_Material for this task_
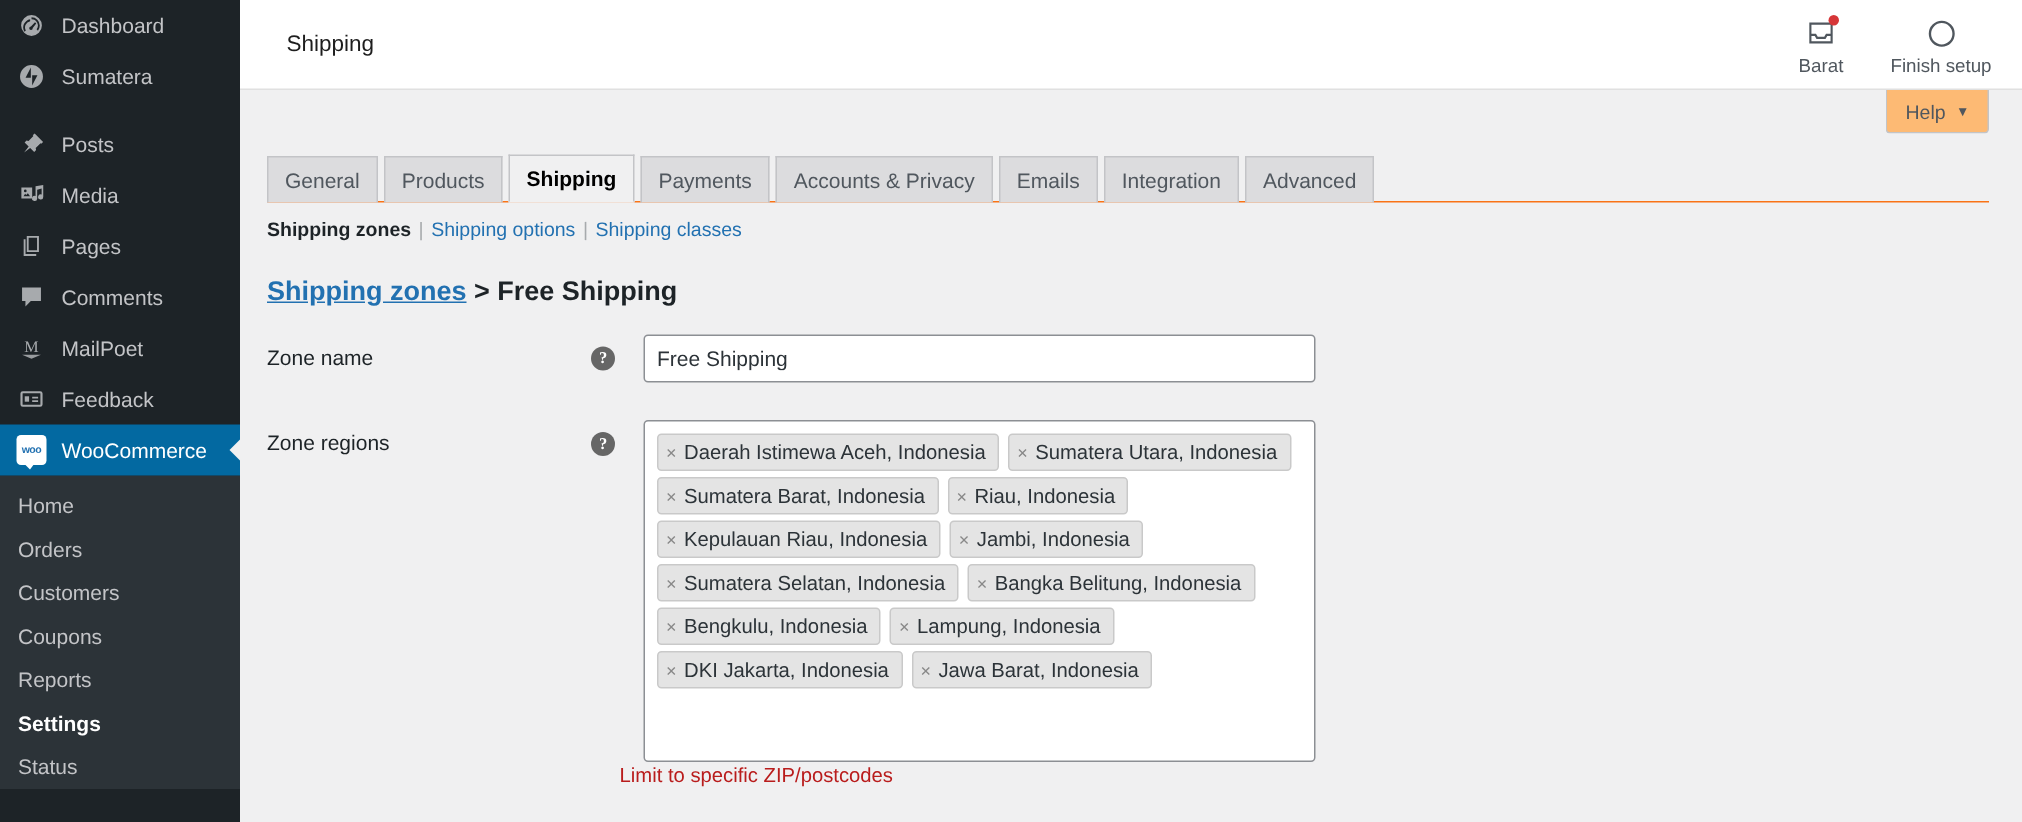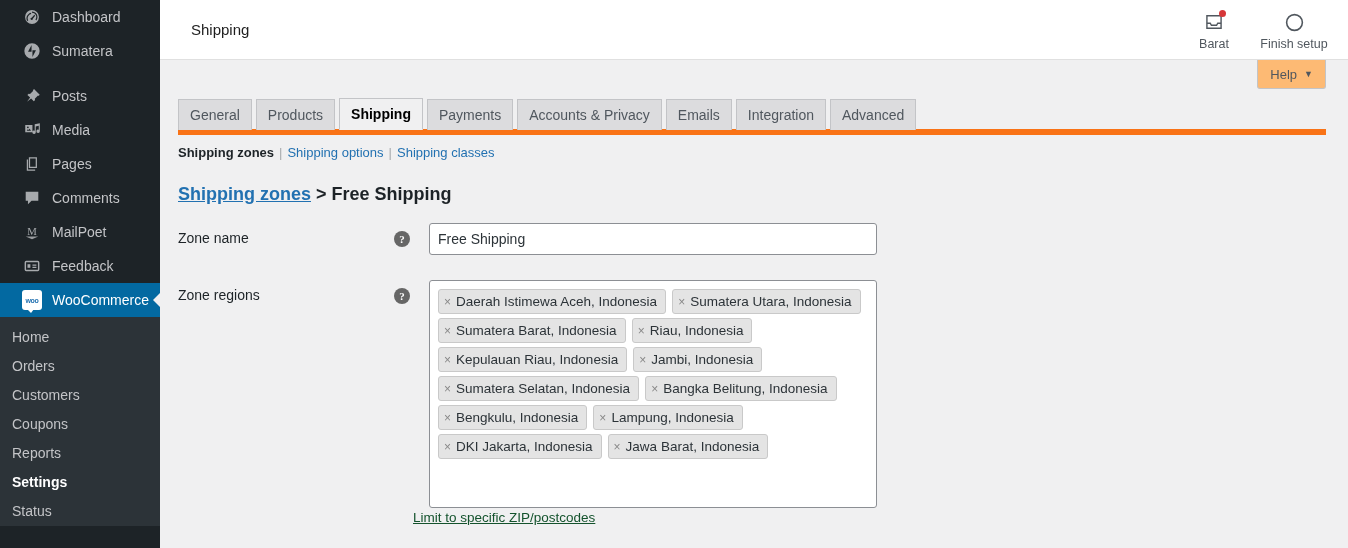--- a/index.html
+++ b/index.html
@@ -23,7 +23,7 @@
   }
   .menu-item {
     display: flex; align-items: center;
-    height: 34px; padding-left: 22px;
+    height: 34px; padding-left: 11px;
     color: #c3c4c7; font-size: 14px;
     position: relative;
   }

_Task statement_
Bring together all lines of the entries above in which the string "padding" occurs.

_Exercise response_
-    height: 34px; padding-left: 22px;
+    height: 34px; padding-left: 11px;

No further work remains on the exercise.